Bethesda could be heading towards a standoff with Sony over cross-platform play. Not over Fallout 76, which does, as a multi-platform online multiplayer game, fall squarely into the 'wouldn't it be nice if PlayStation and Xbox and PC audiences could play together?' debate, but over The Elder Scrolls: Legends, a card game.
"It's way more pertinent to Legends," Pete Hines, Bethesda's senior vice president of marketing and communication, told me at QuakeCon 2018.
"Fallout 76, sure: it would be nice if I could play on my Xbox and my kid is playing on his PC and we can play together, but if we can't, OK. There's lots of games - I play Overwatch on Xbox and he plays on PC separately and has a whole separate account. It's not critical.
"But for Legends it's absolutely critical," he said, "both cross-play, which is how Legends works right now on every device - you're playing against somebody who could be on any device - and, more importantly, cross-platform progression, which means no matter what you do on any platform, you load up the game and so long as you're logged in, here is all your progression, here is everything you had, everything you were doing.

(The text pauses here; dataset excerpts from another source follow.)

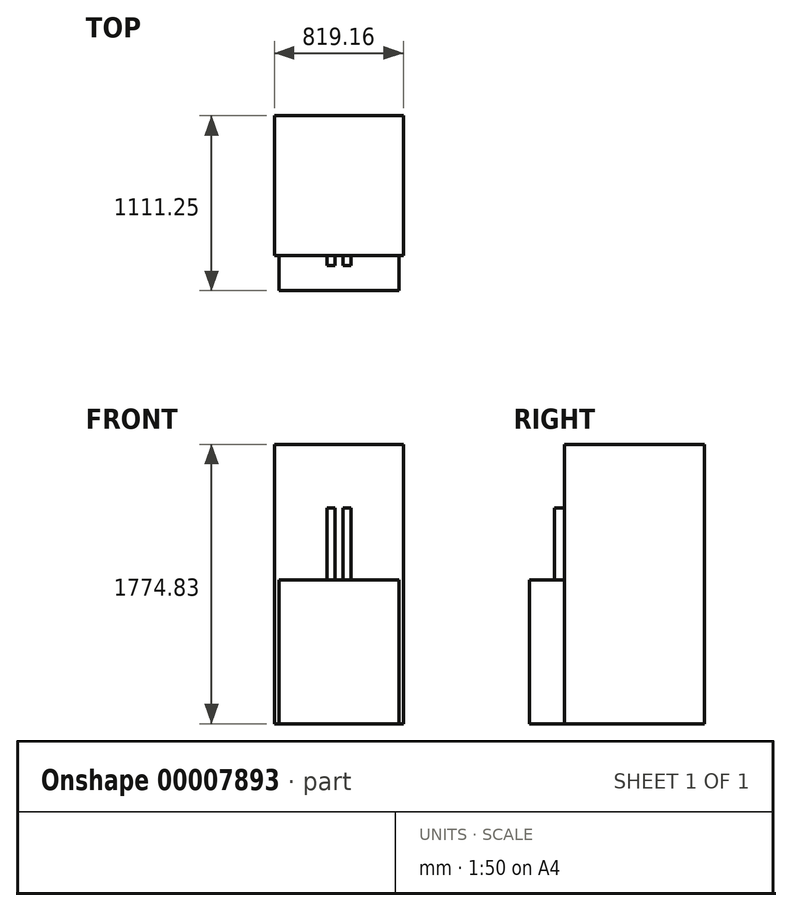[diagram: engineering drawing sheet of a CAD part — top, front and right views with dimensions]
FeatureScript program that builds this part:
annotation { "Feature Type Name" : "Feature", "Feature Type Description" : "" }
export const myFeature = defineFeature(function(context is Context, id is Id, definition is map)
    precondition{}
    {
        {
            var Q0;
            Q0=qCreatedBy(makeId("Right.planeOp"),FACE);
            var sketch = newSketch(context, id + "F0", { "sketchPlane" : qUnion([Q0])});
            skLineSegment(sketch, "E0", {"start": v(0, 0) * mm, "end": v(0, 1200.15) * mm});
            skLineSegment(sketch, "E1", {"start": v(0, 1200.15) * mm, "end": v(-76.2, 1200.15) * mm});
            skLineSegment(sketch, "E2", {"start": v(-76.2, 1200.15) * mm, "end": v(-76.2, 914.4) * mm});
            skLineSegment(sketch, "E3", {"start": v(-76.2, 914.4) * mm, "end": v(-666.75, 914.4) * mm});
            skLineSegment(sketch, "E4", {"start": v(-666.75, 914.4) * mm, "end": v(-666.75, 0) * mm});
            skLineSegment(sketch, "E5", {"start": v(-666.75, 0) * mm, "end": v(0, 0) * mm});
            skSolve(sketch);
        }
        {
            var Q0;
            Q0=makeQuery(id+"F0.imprint","IMPRINT",FACE,{"disambiguationData":[TD([[makeQuery(id+"F0.imprint","IMPRINT",EDGE,{"derivedFrom":sQuery(id+"F0.wireOp",EDGE,"E0")}),1.0]])]});
            extrude(context, id + "F1", {"entities" : qUnion([Q0]), "depth" : 762 * mm, "offsetDistance" : 25.4 * mm, "symmetric" : true});
        }
        {
            var Q0;
            Q0=qCreatedBy(makeId("Right.planeOp"),FACE);
            var sketch = newSketch(context, id + "F2", { "sketchPlane" : qUnion([Q0])});
            skLineSegment(sketch, "E6.bottom", {"start": v(-304.8, 876.3) * mm, "end": v(304.8, 876.3) * mm});
            skLineSegment(sketch, "E6.top", {"start": v(-304.8, 0) * mm, "end": v(304.8, 0) * mm});
            skLineSegment(sketch, "E6.left", {"start": v(-304.8, 876.3) * mm, "end": v(-304.8, 0) * mm});
            skLineSegment(sketch, "E6.right", {"start": v(304.8, 876.3) * mm, "end": v(304.8, 0) * mm});
            skSolve(sketch);
        }
        {
            var Q0;
            Q0 = qSketchRegion(id + "F2", true);
            extrude(context, id + "F3", {"entities" : qUnion([Q0]), "depth" : 762 * mm, "offsetDistance" : 25.4 * mm, "symmetric" : true});
        }
        {
            var Q0;
            Q0=makeQuery(id+"F3.opExtrude","SWEPT_FACE",FACE,{"disambiguationData":[OSD([sQuery(id+"F2.wireOp",EDGE,"E6.left")])]});
            var sketch = newSketch(context, id + "F4", { "sketchPlane" : qUnion([Q0])});
            skLineSegment(sketch, "E7.bottom", {"start": v(-304.8, 863.6) * mm, "end": v(304.8, 863.6) * mm});
            skLineSegment(sketch, "E7.top", {"start": v(-304.8, 812.8) * mm, "end": v(304.8, 812.8) * mm});
            skLineSegment(sketch, "E7.left", {"start": v(-304.8, 863.6) * mm, "end": v(-304.8, 812.8) * mm});
            skLineSegment(sketch, "E7.right", {"start": v(304.8, 863.6) * mm, "end": v(304.8, 812.8) * mm});
            skLineSegment(sketch, "E8", {"start": v(0, 812.8) * mm, "end": v(0, 0) * mm, "construction": true});
            skSolve(sketch);
        }
        {
            var Q0;
            Q0 = qSketchRegion(id + "F4", true);
            extrude(context, id + "F5", {"entities" : qUnion([Q0]), "operationType" : NewBodyOperationType.ADD, "depth" : 63.5 * mm, "offsetDistance" : 25.4 * mm});
        }
        {
            var Q0;
            Q0=qCreatedBy(makeId("Top.planeOp"),FACE);
            var sketch = newSketch(context, id + "F6", { "sketchPlane" : qUnion([Q0])});
            skLineSegment(sketch, "E9.bottom", {"start": v(409.57, -444.5) * mm, "end": v(-409.58, -444.5) * mm});
            skLineSegment(sketch, "E9.top", {"start": v(409.57, 444.5) * mm, "end": v(-409.58, 444.5) * mm});
            skLineSegment(sketch, "E9.left", {"start": v(409.57, -444.5) * mm, "end": v(409.58, 444.5) * mm});
            skLineSegment(sketch, "E9.right", {"start": v(-409.58, -444.5) * mm, "end": v(-409.58, 444.5) * mm});
            skPoint(sketch, "E9.middle", {"position": v(0, 0) * mm});
            skSolve(sketch);
        }
        {
            var Q0;
            Q0 = qSketchRegion(id + "F6", true);
            extrude(context, id + "F7", {"entities" : qUnion([Q0]), "depth" : 1774.82 * mm, "offsetDistance" : 25.4 * mm});
        }
        {
            var Q0;
            Q0=makeQuery(id+"F7.opExtrude","SWEPT_FACE",FACE,{"disambiguationData":[OSD([sQuery(id+"F6.wireOp",EDGE,"E9.bottom")])]});
            var sketch = newSketch(context, id + "F8", { "sketchPlane" : qUnion([Q0])});
            skLineSegment(sketch, "E10.bottom", {"start": v(25.4, 1371.6) * mm, "end": v(76.2, 1371.6) * mm});
            skLineSegment(sketch, "E10.top", {"start": v(25.4, 762) * mm, "end": v(76.2, 762) * mm});
            skLineSegment(sketch, "E10.left", {"start": v(25.4, 1371.6) * mm, "end": v(25.4, 762) * mm});
            skLineSegment(sketch, "E10.right", {"start": v(76.2, 1371.6) * mm, "end": v(76.2, 762) * mm});
            skLineSegment(sketch, "E11.bottom", {"start": v(-304.8, 431.8) * mm, "end": v(304.8, 431.8) * mm});
            skLineSegment(sketch, "E11.top", {"start": v(-304.8, 381) * mm, "end": v(304.8, 381) * mm});
            skLineSegment(sketch, "E11.left", {"start": v(-304.8, 431.8) * mm, "end": v(-304.8, 381) * mm});
            skLineSegment(sketch, "E11.right", {"start": v(304.8, 431.8) * mm, "end": v(304.8, 381) * mm});
            skLineSegment(sketch, "E12", {"start": v(0, 0) * mm, "end": v(0, 381) * mm, "construction": true});
            skLineSegment(sketch, "E13.MirrorCS", {"start": v(-25.4, 762) * mm, "end": v(-76.2, 762) * mm});
            skLineSegment(sketch, "E14.MirrorCS", {"start": v(-25.4, 1371.6) * mm, "end": v(-25.4, 762) * mm});
            skLineSegment(sketch, "E15.MirrorCS", {"start": v(-76.2, 1371.6) * mm, "end": v(-76.2, 762) * mm});
            skLineSegment(sketch, "E16.MirrorCS", {"start": v(-25.4, 1371.6) * mm, "end": v(-76.2, 1371.6) * mm});
            skSolve(sketch);
        }
        {
            var Q0;
            Q0 = qSketchRegion(id + "F8", true);
            extrude(context, id + "F9", {"entities" : qUnion([Q0]), "operationType" : NewBodyOperationType.ADD, "depth" : 63.5 * mm, "offsetDistance" : 25.4 * mm});
        }
    });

"I am aware of the conflict that arises given that statement..."-Pete Hines
"If you were in the middle of a match on PC and I flipped that [he gestures at my laptop] closed while you're in the middle of a match and you load it up on your phone, you would be right back in the match where you were. That is a must for us on any platform. If we have to start segmenting our audience to say 'folks on this platform can only play folks on that platform', or 'any progress you make on that platform can't be there', then man, that's a bad situation."
It's a situation Epic has found itself in. Fortnite not only prevents PlayStation 4 and other console audiences playing together, it also prevents PS4 Fortnite accounts being used on other consoles. It means all your Battle Pass progress - and all the skins and emotes and sprays you've collected during your time playing the game - are inaccessible on another console if you've ever logged into Fortnite on PS4. If you want to play on Switch or Xbox - platforms which support cross-play with one another - you need to create a new account.
It's not the first time Sony has been singled out as the cross-play party pooper. A year ago it was Rocket League and Minecraft highlighting the issue, and Sony wouldn't budge, and now it's Fortnite and still Sony won't budge, although Shawn Layden told me earlier this summer Sony was "looking at a lot of the possibilities".
If Fortnite, the biggest game in the world, cannot change Sony's mind, what hope will The Elder Scrolls Legends have?
"To be determined," Hines told me. "We continue to make our case for 'this is how it needs to work' and 'this is how it needs to function'. But we are moving ahead with the assumption that any platform we release it on must support cross-progression and cross-play.
"I am aware of the conflict that arises given that statement but we are continuing to work on it."
He said Bethesda is "always" talking to Sony about the issue. "But in fairness not just with Sony - with everybody. We need everybody to be on board and understand - Nintendo, Microsoft - this is how we're proceeding. I don't want anybody to think I'm trying to single Sony out because I'm not," he said. "These conversations we have, we have with everybody, including Apple and Google."
But what if Sony says no - would Bethesda go as far as not to launch The Elder Scrolls Legends on PS4?
"This is a really good question," Hines said. "I imagine the answer is fairly dire but I don't want to jump to conclusions yet because there's a lot of space between 'yes' and 'no'. What if they so 'no' to this but 'yes' to this?" It could present an unforeseen and workable solution.
"It remains to be seen," he said. "Whatever they say, we will continue to have a conversation with any platform directly. I don't want to play this out in the court of public opinion. We respect Sony, we respect Microsoft, we respect Nintendo. If I or my company has an issue, we will bring it up with them directly; we know who to call, we know who to email - we'll talk to them and see if we can figure it out."
The Elder Scrolls Legends is currently undergoing an overhaul at the hands of a new developer, Sparkypants. The card game will still play and work in the same way but the game's client, and all of the code underpinning it, is being rebuilt, meaning it can come to console - PS4, Xbox One and Switch - among other things (it will enable a 'thin' version of the client which can be downloaded for phones when WiFi isn't available, which is neat).
When the relaunch will happen, however, is unknown. "That's a damn good question," said Hines. "When's it coming to console? Also a damn good question. I can't give you an exact date for the new client, but we need that to be in place before we can start all of the other stuff the new client is going to allow us to do, including to work on Xbox, Switch and PS4." But it's this year. "That is our goal."
Once the new client is in pace, the future for The Elder Scrolls Legends can begin, and a raft of new features - in-game tournament support, private tournaments, better streaming support, better deck building, more customisation - can begin rolling out. As, too, can new content, in the form of the newly announced expansion Isle of Madness, which adds Sheogorath, the Daedric Prince of Madness.